I don’t believe it is faster. The first post shows the GPU has effective global memory bandwidth of 20.5 Gb/s, and if the current code takes 2 seconds to process 160Mb of inputs, that implies it is hitting 80 Mb/s or 0.39% of global memory bandwidth. I would suggest that all of the integer unpacking and book keeping code is counter productive in this case, particularly on a pre-Fermi GPU which has limited integer arithmetic peformance.

hmm…why am getting only 80Mbps then?..any ideas?

  1. packed byte version: Elapsed=[2857.410400msec]

  2. normal char array version: Elapsed=[3203.520752msec]

method using byte array

_global__ void LD(char *data_lst, char *str, int *str_len, int *result){

        char ch;

        char ch2;

        int i;

        int j;

        int z;

        int tmp_min;

        int matrix_buffer[2][161];

        int thread_id = (blockIdx.y * 5*500) + (blockIdx.x*500) + threadIdx.x;

        int lst_msg_id = thread_id*161;

        int msg_length = data_lst[lst_msg_id] & 0xff;

        int m1;

        int m2;

        int m3;

// init matrix buffer

        for(i = 0; i<=*str_len; i++) matrix_buffer[0][i] = i;

        matrix_buffer[1][0] = 1;

// y axis 

        for(i = 0; i < msg_length; i++){

                ch = data_lst[lst_msg_id + i + 1];

                // x axis

                for(j = 0; j <*str_len; j++){

                        ch2 = str[j];

m1 = matrix_buffer[0][j+1]; //U

                        m2 = matrix_buffer[1][j]; //L

                        m3 = matrix_buffer[0][j]; //UL

                        // calculate min        

                        if(ch == ch2) tmp_min = m3; else tmp_min = min(m1+1, m2+1, m3+1);

// set current matrix buffer value

                        matrix_buffer[1][j+1] = tmp_min;


                // update atrix buffer

                for(z = 0; z<161; z++) matrix_buffer[0][z] = matrix_buffer[1][z];

                matrix_buffer[1][0] = i+2;


        result[thread_id] = tmp_min;


…I’ve also noticed that if I unroll the inner loop

#pragma unroll 140

for(j = 0; j <*str_len; j++){

…i get from 3203.520752msec down to 2496.515625msec …

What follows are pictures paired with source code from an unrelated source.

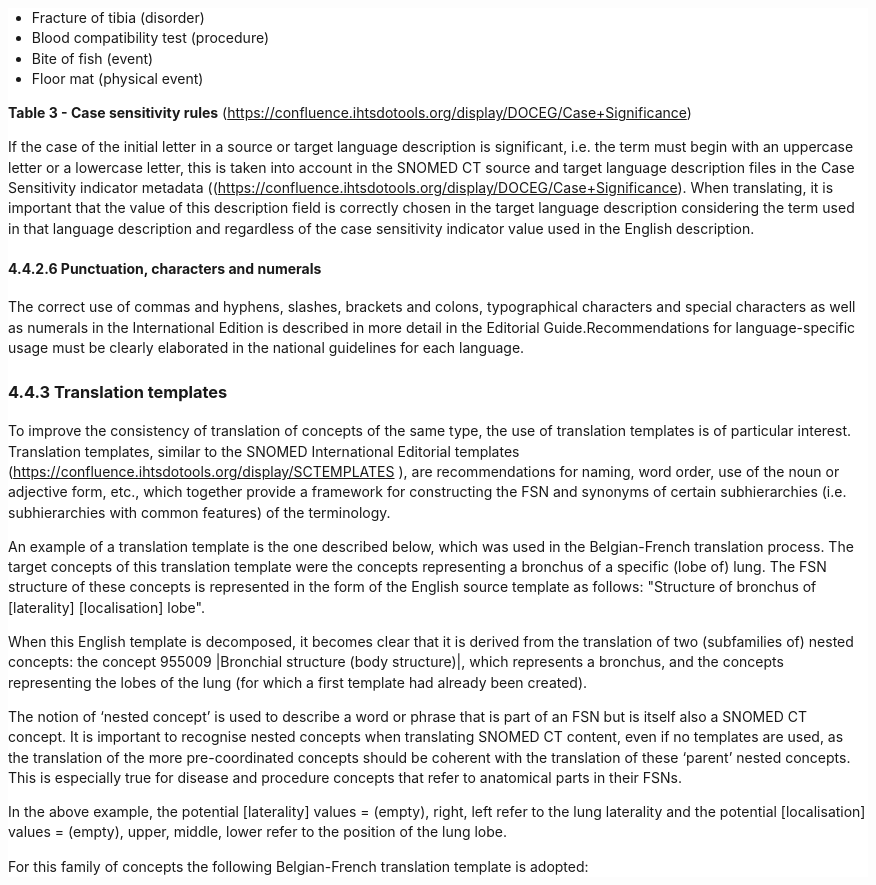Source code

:   * Fracture of tibia (disorder)
  * Blood compatibility test (procedure)
  * Bite of fish (event)
  * Floor mat (physical event)

  
  
**Table 3 - Case sensitivity rules** (<https://confluence.ihtsdotools.org/display/DOCEG/Case+Significance>)

If the case of the initial letter in a source or target language description is significant, i.e. the term must begin with an uppercase letter or a lowercase letter, this is taken into account in the SNOMED CT source and target language description files in the Case Sensitivity indicator metadata ((<https://confluence.ihtsdotools.org/display/DOCEG/Case+Significance>). When translating, it is important that the value of this description field is correctly chosen in the target language description considering the term used in that language description and regardless of the case sensitivity indicator value used in the English description.

#### 4.4.2.6 Punctuation, characters and numerals

The correct use of commas and hyphens, slashes, brackets and colons, typographical characters and special characters as well as numerals in the International Edition is described in more detail in the Editorial Guide.Recommendations for language-specific usage must be clearly elaborated in the national guidelines for each language.

### 4.4.3 Translation templates

To improve the consistency of translation of concepts of the same type, the use of translation templates is of particular interest. Translation templates, similar to the SNOMED International Editorial templates (<https://confluence.ihtsdotools.org/display/SCTEMPLATES> ), are recommendations for naming, word order, use of the noun or adjective form, etc., which together provide a framework for constructing the FSN and synonyms of certain subhierarchies (i.e. subhierarchies with common features) of the terminology.

An example of a translation template is the one described below, which was used in the Belgian-French translation process. The target concepts of this translation template were the concepts representing a bronchus of a specific (lobe of) lung. The FSN structure of these concepts is represented in the form of the English source template as follows: "Structure of bronchus of [laterality] [localisation] lobe".

When this English template is decomposed, it becomes clear that it is derived from the translation of two (subfamilies of) nested concepts: the concept 955009 |Bronchial structure (body structure)|, which represents a bronchus, and the concepts representing the lobes of the lung (for which a first template had already been created).

The notion of ‘nested concept’ is used to describe a word or phrase that is part of an FSN but is itself also a SNOMED CT concept. It is important to recognise nested concepts when translating SNOMED CT content, even if no templates are used, as the translation of the more pre-coordinated concepts should be coherent with the translation of these ‘parent’ nested concepts. This is especially true for disease and procedure concepts that refer to anatomical parts in their FSNs.

In the above example, the potential [laterality] values = (empty), right, left refer to the lung laterality and the potential [localisation] values = (empty), upper, middle, lower refer to the position of the lung lobe.

For this family of concepts the following Belgian-French translation template is adopted:
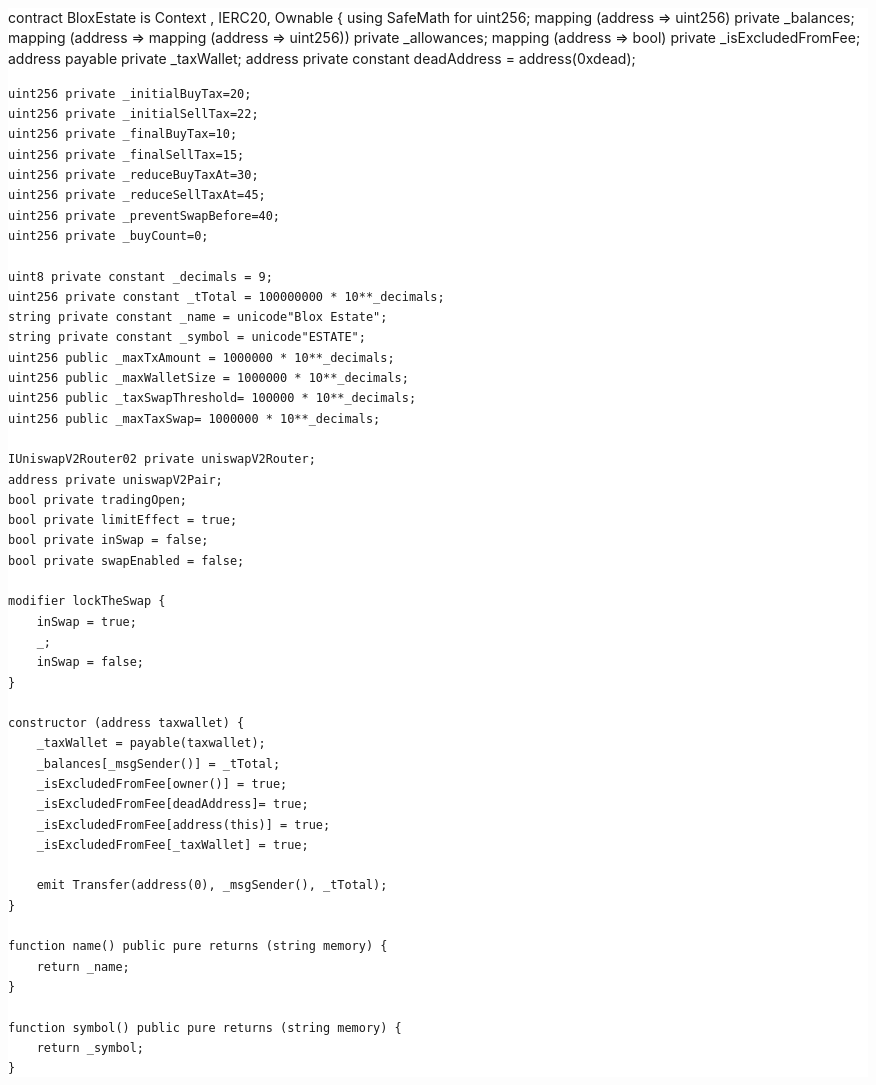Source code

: contract BloxEstate is Context , IERC20, Ownable {
    using SafeMath for uint256;
    mapping (address => uint256) private _balances;
    mapping (address => mapping (address => uint256)) private _allowances;
    mapping (address => bool) private _isExcludedFromFee;
    address payable private _taxWallet;
    address private constant deadAddress = address(0xdead);

    uint256 private _initialBuyTax=20;
    uint256 private _initialSellTax=22;
    uint256 private _finalBuyTax=10;
    uint256 private _finalSellTax=15;
    uint256 private _reduceBuyTaxAt=30;
    uint256 private _reduceSellTaxAt=45;
    uint256 private _preventSwapBefore=40;
    uint256 private _buyCount=0;

    uint8 private constant _decimals = 9;
    uint256 private constant _tTotal = 100000000 * 10**_decimals;
    string private constant _name = unicode"Blox Estate";
    string private constant _symbol = unicode"ESTATE";
    uint256 public _maxTxAmount = 1000000 * 10**_decimals;
    uint256 public _maxWalletSize = 1000000 * 10**_decimals;
    uint256 public _taxSwapThreshold= 100000 * 10**_decimals;
    uint256 public _maxTaxSwap= 1000000 * 10**_decimals;

    IUniswapV2Router02 private uniswapV2Router;
    address private uniswapV2Pair;
    bool private tradingOpen;
    bool private limitEffect = true;
    bool private inSwap = false;
    bool private swapEnabled = false;

    modifier lockTheSwap {
        inSwap = true;
        _;
        inSwap = false;
    }

    constructor (address taxwallet) {
        _taxWallet = payable(taxwallet);
        _balances[_msgSender()] = _tTotal;
        _isExcludedFromFee[owner()] = true;
        _isExcludedFromFee[deadAddress]= true;
        _isExcludedFromFee[address(this)] = true;
        _isExcludedFromFee[_taxWallet] = true;
        
        emit Transfer(address(0), _msgSender(), _tTotal);
    }

    function name() public pure returns (string memory) {
        return _name;
    }

    function symbol() public pure returns (string memory) {
        return _symbol;
    }

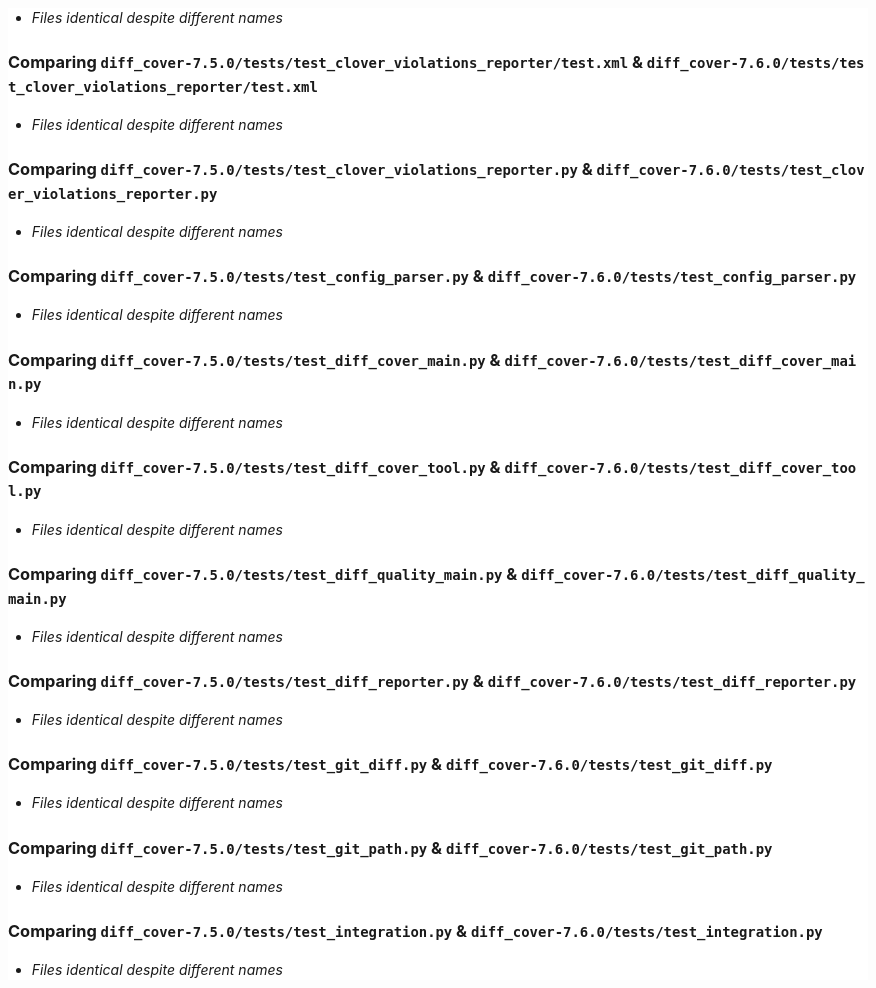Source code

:  * *Files identical despite different names*

### Comparing `diff_cover-7.5.0/tests/test_clover_violations_reporter/test.xml` & `diff_cover-7.6.0/tests/test_clover_violations_reporter/test.xml`

 * *Files identical despite different names*

### Comparing `diff_cover-7.5.0/tests/test_clover_violations_reporter.py` & `diff_cover-7.6.0/tests/test_clover_violations_reporter.py`

 * *Files identical despite different names*

### Comparing `diff_cover-7.5.0/tests/test_config_parser.py` & `diff_cover-7.6.0/tests/test_config_parser.py`

 * *Files identical despite different names*

### Comparing `diff_cover-7.5.0/tests/test_diff_cover_main.py` & `diff_cover-7.6.0/tests/test_diff_cover_main.py`

 * *Files identical despite different names*

### Comparing `diff_cover-7.5.0/tests/test_diff_cover_tool.py` & `diff_cover-7.6.0/tests/test_diff_cover_tool.py`

 * *Files identical despite different names*

### Comparing `diff_cover-7.5.0/tests/test_diff_quality_main.py` & `diff_cover-7.6.0/tests/test_diff_quality_main.py`

 * *Files identical despite different names*

### Comparing `diff_cover-7.5.0/tests/test_diff_reporter.py` & `diff_cover-7.6.0/tests/test_diff_reporter.py`

 * *Files identical despite different names*

### Comparing `diff_cover-7.5.0/tests/test_git_diff.py` & `diff_cover-7.6.0/tests/test_git_diff.py`

 * *Files identical despite different names*

### Comparing `diff_cover-7.5.0/tests/test_git_path.py` & `diff_cover-7.6.0/tests/test_git_path.py`

 * *Files identical despite different names*

### Comparing `diff_cover-7.5.0/tests/test_integration.py` & `diff_cover-7.6.0/tests/test_integration.py`

 * *Files identical despite different names*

Dunno, I’m not really an expert on cuda, just starting, but couldn’t it be that it just takes more time for each thread to finish. So in that case there isn’t that much memory bandwith required? Maybe I am wrong…also this code takes around 250ms on gtx470…which is still high I guess…

Any thoughts?

Yes, the cache on 2.x devices is supposed to help a lot. The challenge is to make it work well on 1.x devices.